The San Antonio Breast Cancer Symposium, held December 5-9, 2017, showcased data from clinical trials featuring many new treatment advances for breast cancer patients, including using the PARP inhibitor talazoparib to treat women with advanced HER2-negative breast cancer harboring germline BRCA mutations. Also discussed were adding the CDK4/6 inhibitor ribociclib (Kisqali) to standard endocrine therapy with temporary ovarian suppression for pre- and perimenopausal women with advanced HR-positive, HER2-negative breast cancer, and the benefit of increasing the dose intensity of chemotherapy to reduce the risk of early-stage breast cancer recurrence and death. Many clinical trials also focused on improving patients’ quality of life.
Research News from the AACR Journals
The AACR publishes eight peer-reviewed scientific journals that cover the entire spectrum of cancer research.
A study published in Cancer Research found that genomic sequencing of tumor DNA circulating in the blood of patients with carcinoma of unknown primary (CUP) identified genetic alterations that potentially could be targeted with therapies. CUP is a rare metastatic disease with no identifiable primary tumor and an incidence of only seven to 12 cases per 100,000 each year. Response to chemotherapy is modest and the overall median survival is about six to eight months. This study showed that liquid biopsies can identify treatments and evaluate treatment response in patients with this difficult-to-treat disease.

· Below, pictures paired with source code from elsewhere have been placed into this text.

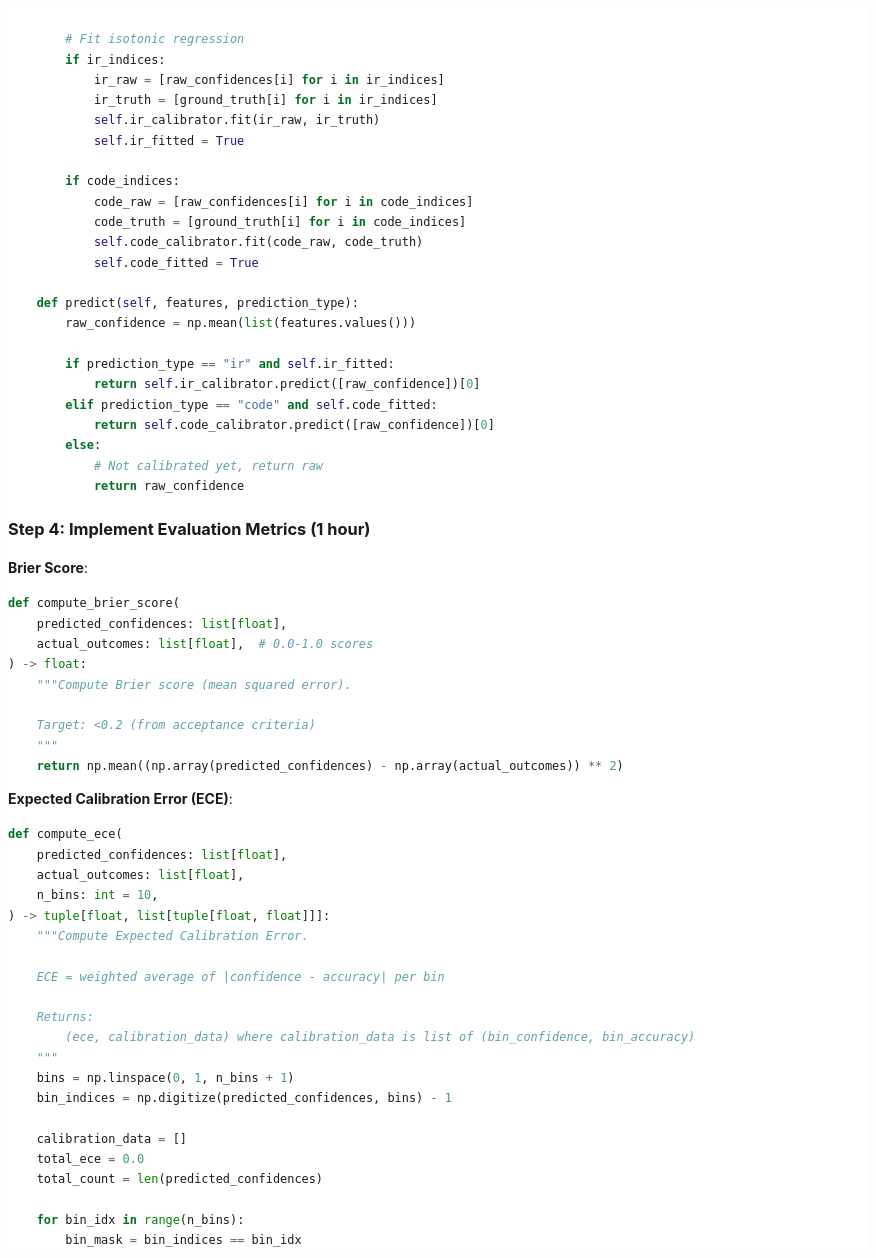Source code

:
 ```python

        # Fit isotonic regression
        if ir_indices:
            ir_raw = [raw_confidences[i] for i in ir_indices]
            ir_truth = [ground_truth[i] for i in ir_indices]
            self.ir_calibrator.fit(ir_raw, ir_truth)
            self.ir_fitted = True

        if code_indices:
            code_raw = [raw_confidences[i] for i in code_indices]
            code_truth = [ground_truth[i] for i in code_indices]
            self.code_calibrator.fit(code_raw, code_truth)
            self.code_fitted = True

    def predict(self, features, prediction_type):
        raw_confidence = np.mean(list(features.values()))

        if prediction_type == "ir" and self.ir_fitted:
            return self.ir_calibrator.predict([raw_confidence])[0]
        elif prediction_type == "code" and self.code_fitted:
            return self.code_calibrator.predict([raw_confidence])[0]
        else:
            # Not calibrated yet, return raw
            return raw_confidence
```

### Step 4: Implement Evaluation Metrics (1 hour)

**Brier Score**:
```python
def compute_brier_score(
    predicted_confidences: list[float],
    actual_outcomes: list[float],  # 0.0-1.0 scores
) -> float:
    """Compute Brier score (mean squared error).

    Target: <0.2 (from acceptance criteria)
    """
    return np.mean((np.array(predicted_confidences) - np.array(actual_outcomes)) ** 2)
```

**Expected Calibration Error (ECE)**:
```python
def compute_ece(
    predicted_confidences: list[float],
    actual_outcomes: list[float],
    n_bins: int = 10,
) -> tuple[float, list[tuple[float, float]]]:
    """Compute Expected Calibration Error.

    ECE = weighted average of |confidence - accuracy| per bin

    Returns:
        (ece, calibration_data) where calibration_data is list of (bin_confidence, bin_accuracy)
    """
    bins = np.linspace(0, 1, n_bins + 1)
    bin_indices = np.digitize(predicted_confidences, bins) - 1

    calibration_data = []
    total_ece = 0.0
    total_count = len(predicted_confidences)

    for bin_idx in range(n_bins):
        bin_mask = bin_indices == bin_idx
```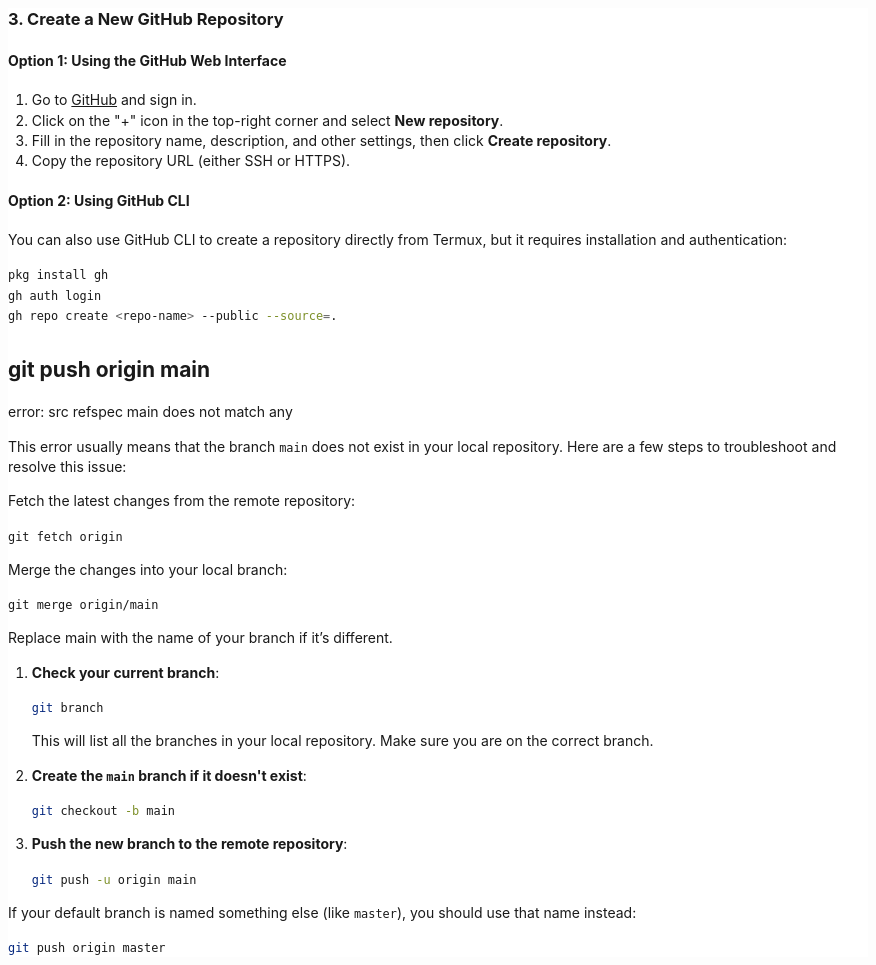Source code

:### 3. Create a New GitHub Repository

#### Option 1: Using the GitHub Web Interface

1. Go to [GitHub](https://github.com) and sign in.
2. Click on the "+" icon in the top-right corner and select **New repository**.
3. Fill in the repository name, description, and other settings, then click **Create repository**.
4. Copy the repository URL (either SSH or HTTPS).

#### Option 2: Using GitHub CLI

You can also use GitHub CLI to create a repository directly from Termux, but it requires installation and authentication:

```sh
pkg install gh
gh auth login
gh repo create <repo-name> --public --source=.
```
##  git push origin main
error: src refspec main does not match any

This error usually means that the branch `main` does not exist in your local repository. Here are a few steps to troubleshoot and resolve this issue:

Fetch the latest changes from the remote repository:
```
git fetch origin
```

Merge the changes into your local branch:
```
git merge origin/main
```
Replace main with the name of your branch if it’s different.

1. **Check your current branch**:
   ```bash
   git branch
   ```
   This will list all the branches in your local repository. Make sure you are on the correct branch.

2. **Create the `main` branch if it doesn't exist**:
   ```bash
   git checkout -b main
   ```

3. **Push the new branch to the remote repository**:
   ```bash
   git push -u origin main
   ```

If your default branch is named something else (like `master`), you should use that name instead:
```bash
git push origin master
```
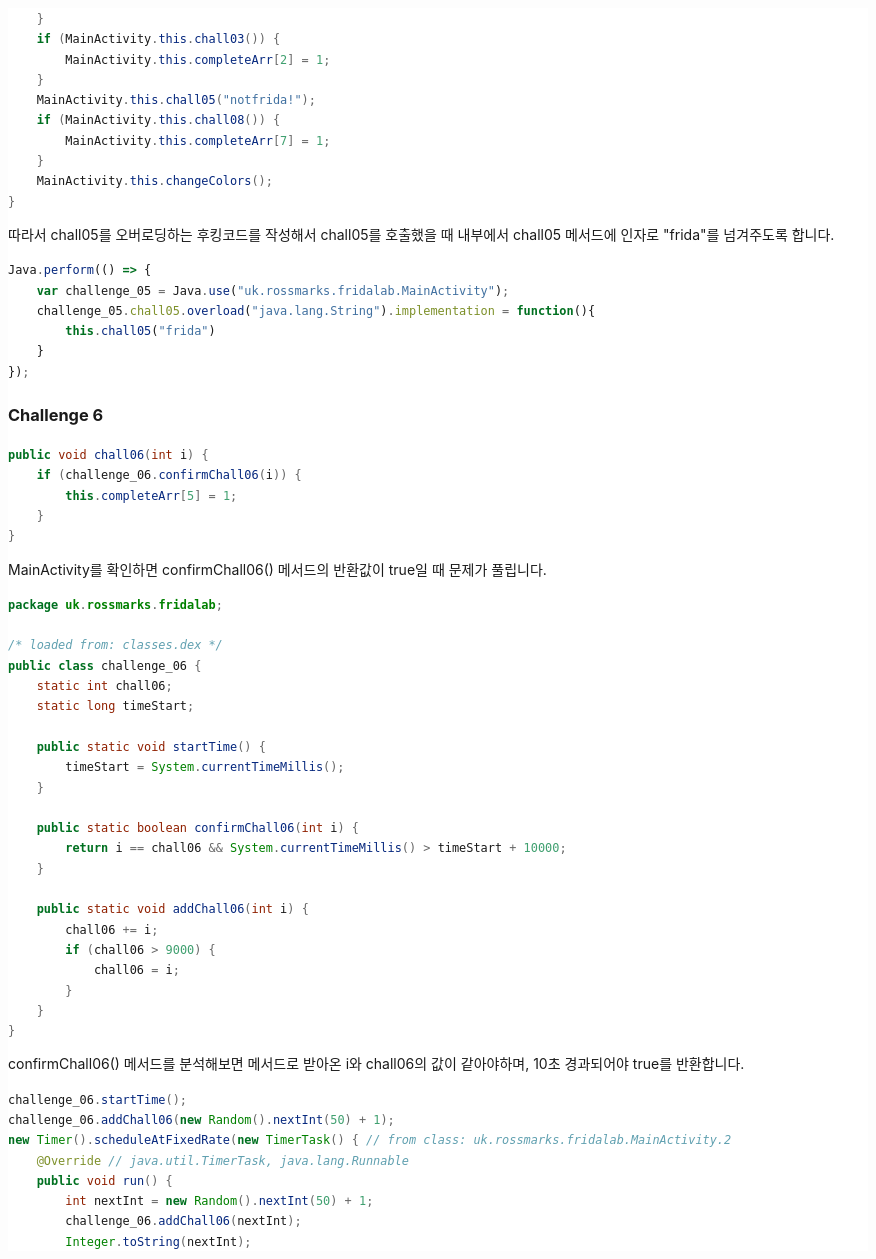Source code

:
 ```java
    }
    if (MainActivity.this.chall03()) {
        MainActivity.this.completeArr[2] = 1;
    }
    MainActivity.this.chall05("notfrida!");
    if (MainActivity.this.chall08()) {
        MainActivity.this.completeArr[7] = 1;
    }
    MainActivity.this.changeColors();
}
```
따라서 chall05를 오버로딩하는 후킹코드를 작성해서 chall05를 호출했을 때 내부에서 chall05 메서드에 인자로 "frida"를 넘겨주도록 합니다. <br>
```js
Java.perform(() => {
    var challenge_05 = Java.use("uk.rossmarks.fridalab.MainActivity");
    challenge_05.chall05.overload("java.lang.String").implementation = function(){
        this.chall05("frida")
    }
});
```
### Challenge 6
```java
public void chall06(int i) {
    if (challenge_06.confirmChall06(i)) {
        this.completeArr[5] = 1;
    }
}
```
MainActivity를 확인하면 confirmChall06() 메서드의 반환값이 true일 때 문제가 풀립니다.
```java
package uk.rossmarks.fridalab;

/* loaded from: classes.dex */
public class challenge_06 {
    static int chall06;
    static long timeStart;

    public static void startTime() {
        timeStart = System.currentTimeMillis();
    }

    public static boolean confirmChall06(int i) {
        return i == chall06 && System.currentTimeMillis() > timeStart + 10000;
    }

    public static void addChall06(int i) {
        chall06 += i;
        if (chall06 > 9000) {
            chall06 = i;
        }
    }
}
```
confirmChall06() 메서드를 분석해보면 메서드로 받아온 i와 chall06의 값이 같아야하며, 10초 경과되어야 true를 반환합니다. <br>
```java
challenge_06.startTime();
challenge_06.addChall06(new Random().nextInt(50) + 1);
new Timer().scheduleAtFixedRate(new TimerTask() { // from class: uk.rossmarks.fridalab.MainActivity.2
    @Override // java.util.TimerTask, java.lang.Runnable
    public void run() {
        int nextInt = new Random().nextInt(50) + 1;
        challenge_06.addChall06(nextInt);
        Integer.toString(nextInt);
```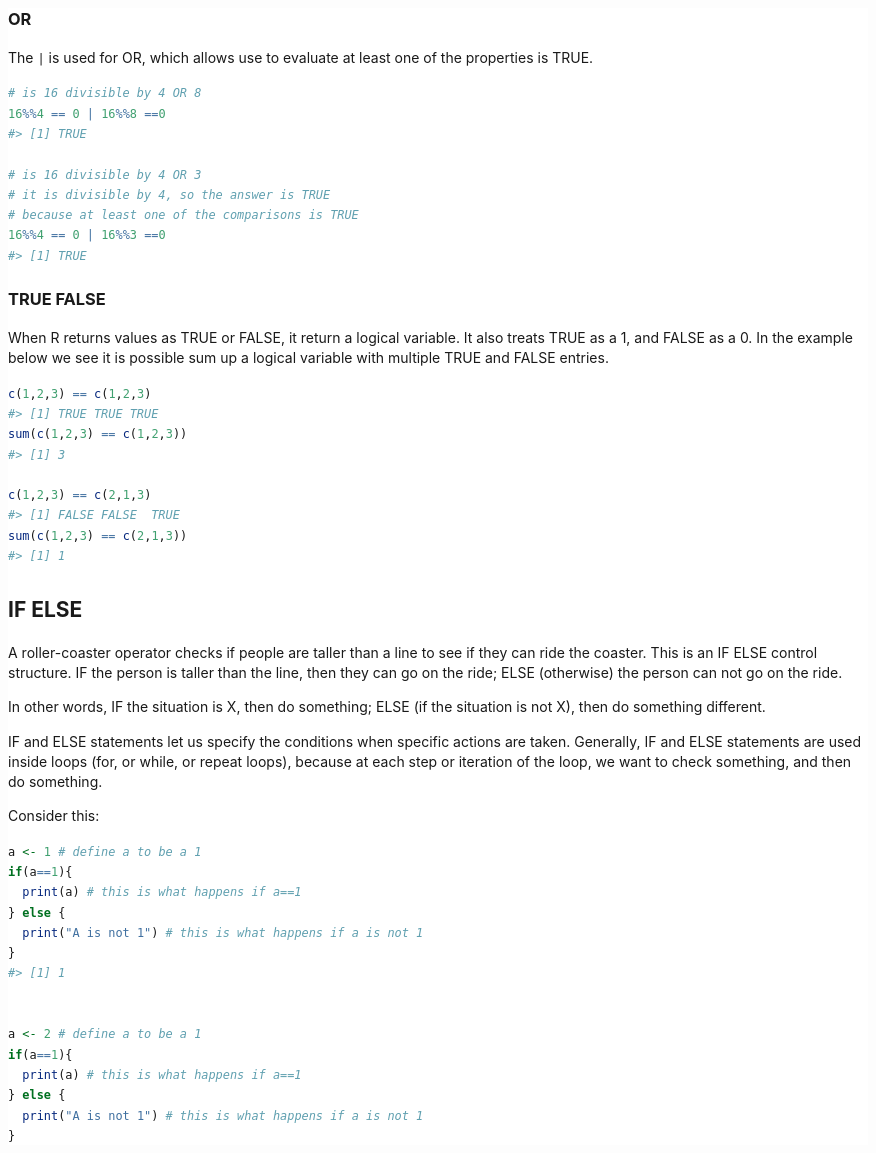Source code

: ### OR

The `|` is used for OR, which allows use to evaluate at least one of the properties is TRUE.


```r
# is 16 divisible by 4 OR 8
16%%4 == 0 | 16%%8 ==0
#> [1] TRUE

# is 16 divisible by 4 OR 3
# it is divisible by 4, so the answer is TRUE
# because at least one of the comparisons is TRUE
16%%4 == 0 | 16%%3 ==0
#> [1] TRUE
```

### TRUE FALSE

When R returns values as TRUE or FALSE, it return a logical variable. It also treats TRUE as a 1, and FALSE as a 0. In the example below we see it is possible sum up a logical variable with multiple TRUE and FALSE entries.


```r
c(1,2,3) == c(1,2,3)
#> [1] TRUE TRUE TRUE
sum(c(1,2,3) == c(1,2,3))
#> [1] 3

c(1,2,3) == c(2,1,3)
#> [1] FALSE FALSE  TRUE
sum(c(1,2,3) == c(2,1,3))
#> [1] 1
```


## IF ELSE

A roller-coaster operator checks if people are taller than a line to see if they can ride the coaster. This is an IF ELSE control structure. IF the person is taller than the line, then they can go on the ride; ELSE (otherwise) the person can not go on the ride. 

In other words, IF the situation is X, then do something; ELSE (if the situation is not X), then do something different.

IF and ELSE statements let us specify the conditions when specific actions are taken. Generally, IF and ELSE statements are used inside loops (for, or while, or repeat loops), because at each step or iteration of the loop, we want to check something, and then do something.

Consider this:


```r
a <- 1 # define a to be a 1
if(a==1){  
  print(a) # this is what happens if a==1
} else {
  print("A is not 1") # this is what happens if a is not 1
}
#> [1] 1


a <- 2 # define a to be a 1
if(a==1){  
  print(a) # this is what happens if a==1
} else {
  print("A is not 1") # this is what happens if a is not 1
}
```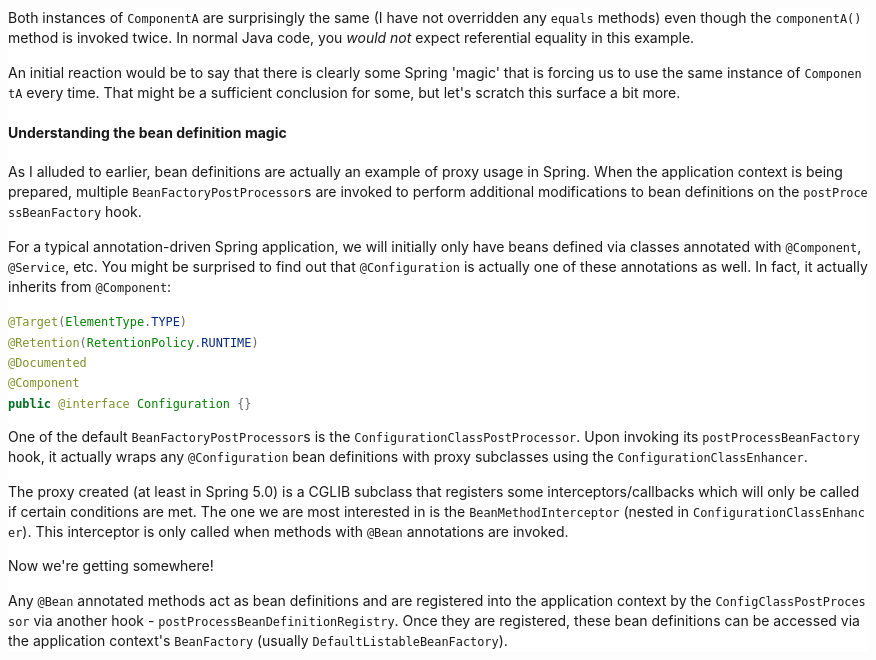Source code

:Both instances of `ComponentA` are surprisingly the same (I have not overridden any `equals` methods) even though the
`componentA()` method is invoked twice. In normal Java code, you _would not_ expect referential equality in this
example.

An initial reaction would be to say that there is clearly some Spring 'magic' that is forcing us to use the same
instance of `ComponentA` every time. That might be a sufficient conclusion for some, but let's scratch this surface a
bit more.

#### Understanding the bean definition magic

As I alluded to earlier, bean definitions are actually an example of proxy usage in Spring. When the application context
is being prepared, multiple `BeanFactoryPostProcessor`s are invoked to perform additional modifications to bean
definitions on the `postProcessBeanFactory` hook.

For a typical annotation-driven Spring application, we will initially only have beans defined via classes annotated
with `@Component`, `@Service`, etc. You might be surprised to find out that `@Configuration` is actually one of these
annotations as well. In fact, it actually inherits from `@Component`:

```java
@Target(ElementType.TYPE)
@Retention(RetentionPolicy.RUNTIME)
@Documented
@Component
public @interface Configuration {}
```

One of the default `BeanFactoryPostProcessor`s is the `ConfigurationClassPostProcessor`. Upon invoking its
`postProcessBeanFactory` hook, it actually wraps any `@Configuration` bean definitions with proxy subclasses using
the `ConfigurationClassEnhancer`.

The proxy created (at least in Spring 5.0) is a CGLIB subclass that registers some interceptors/callbacks which will
only be called if certain conditions are met. The one we are most interested in is the `BeanMethodInterceptor` (nested
in `ConfigurationClassEnhancer`). This interceptor is only called when methods with `@Bean` annotations are invoked.

Now we're getting somewhere!

Any `@Bean` annotated methods act as bean definitions and are registered into the application context by the
`ConfigClassPostProcessor` via another hook - `postProcessBeanDefinitionRegistry`. Once they are registered, these bean
definitions can be accessed via the application context's `BeanFactory` (usually `DefaultListableBeanFactory`).
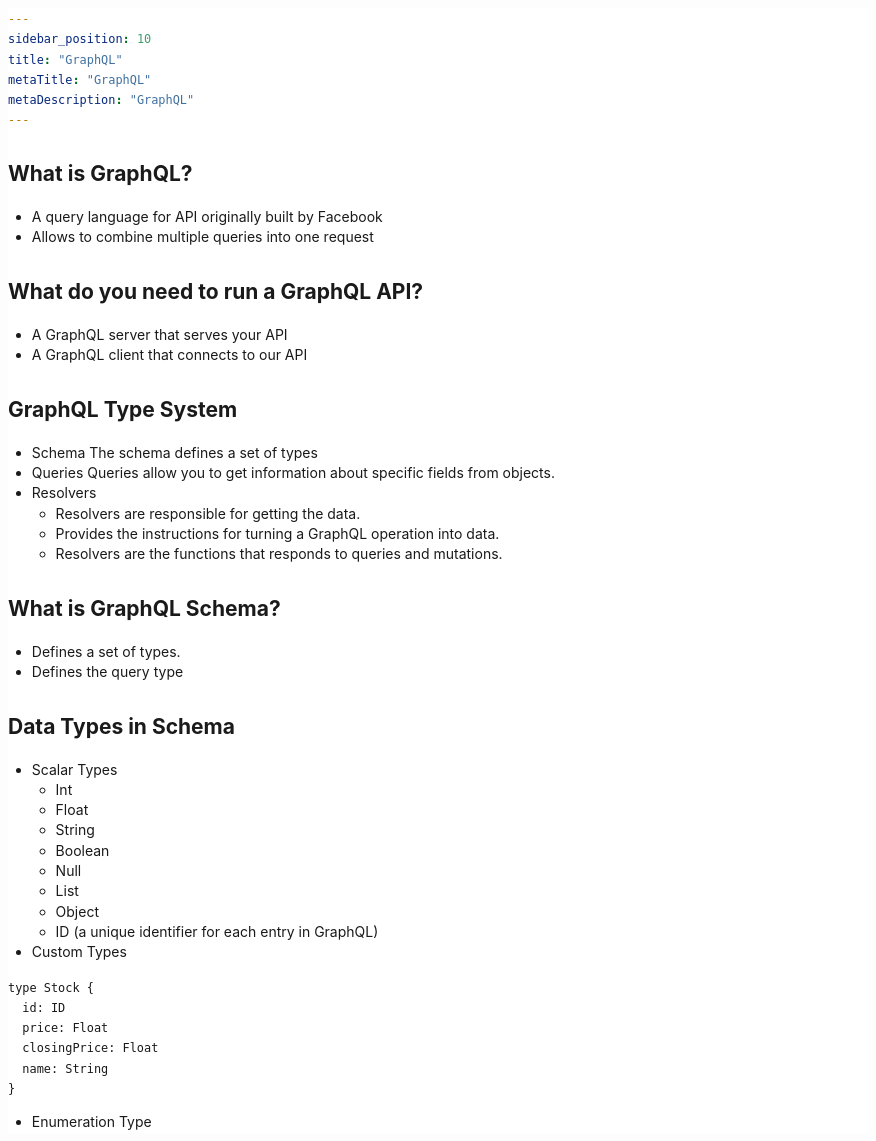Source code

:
 ```yaml
---
sidebar_position: 10
title: "GraphQL"
metaTitle: "GraphQL"
metaDescription: "GraphQL"
---
```


## What is GraphQL?
- A query language for API originally built by Facebook
- Allows to combine multiple queries into one request

## What do you need to run a GraphQL API?
* A GraphQL server that serves your API
* A GraphQL client that connects to our API

## GraphQL Type System
- Schema
The schema defines a set of types
- Queries
Queries allow you to get information about specific fields from objects.
- Resolvers
    * Resolvers are responsible for getting the data.
    * Provides the instructions for turning a GraphQL operation into data.
    * Resolvers are the functions that responds to queries and mutations.

## What is GraphQL Schema?
- Defines a set of types.
- Defines the query type

## Data Types in Schema
- Scalar Types
    - Int
    - Float
    - String
    - Boolean
    - Null
    - List
    - Object
    - ID (a unique identifier for each entry in GraphQL)
- Custom Types
```
type Stock {
  id: ID
  price: Float
  closingPrice: Float
  name: String
}
```
- Enumeration Type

In a pair of studies published in Clinical Cancer Research and Cancer Immunology Research, researchers discussed the unexpected negative consequences of combining two immunotherapies concurrently in preclinical studies. Data showed that administration of the T-cell stimulating anti-OX40 antibody and the immune checkpoint inhibitor anti-PD1 antibody concurrently weakened the effect of anti-OX40 and resulted in poor treatment outcomes in mice. The authors caution that treating a patient with one immunotherapy could potentially change the tumor microenvironment to an extent that treatment with another immunotherapy could lead to an outcome opposite to the one expected. Current clinical trials are testing this combination, highlighting the importance of these studies.
A study published in Cancer Epidemiology, Biomarkers & Prevention estimated the potential spending per case of oropharyngeal cancer treatment for two years, a condition that can be avoided by HPV immunization. The study found that the adjusted mean total health care cost in the first two years after an oropharyngeal cancer diagnosis was $160,639 among 467 patients in Texas, compared to $20,890 for 467 control individuals (individuals without a cancer diagnosis). Even though there is an effective HPV vaccine available, only 42 percent of girls and 28 percent of boys ages 13 to 17 had completed the HPV vaccination series in 2015 in the United States, according to the U.S. Centers for Disease Control and Prevention.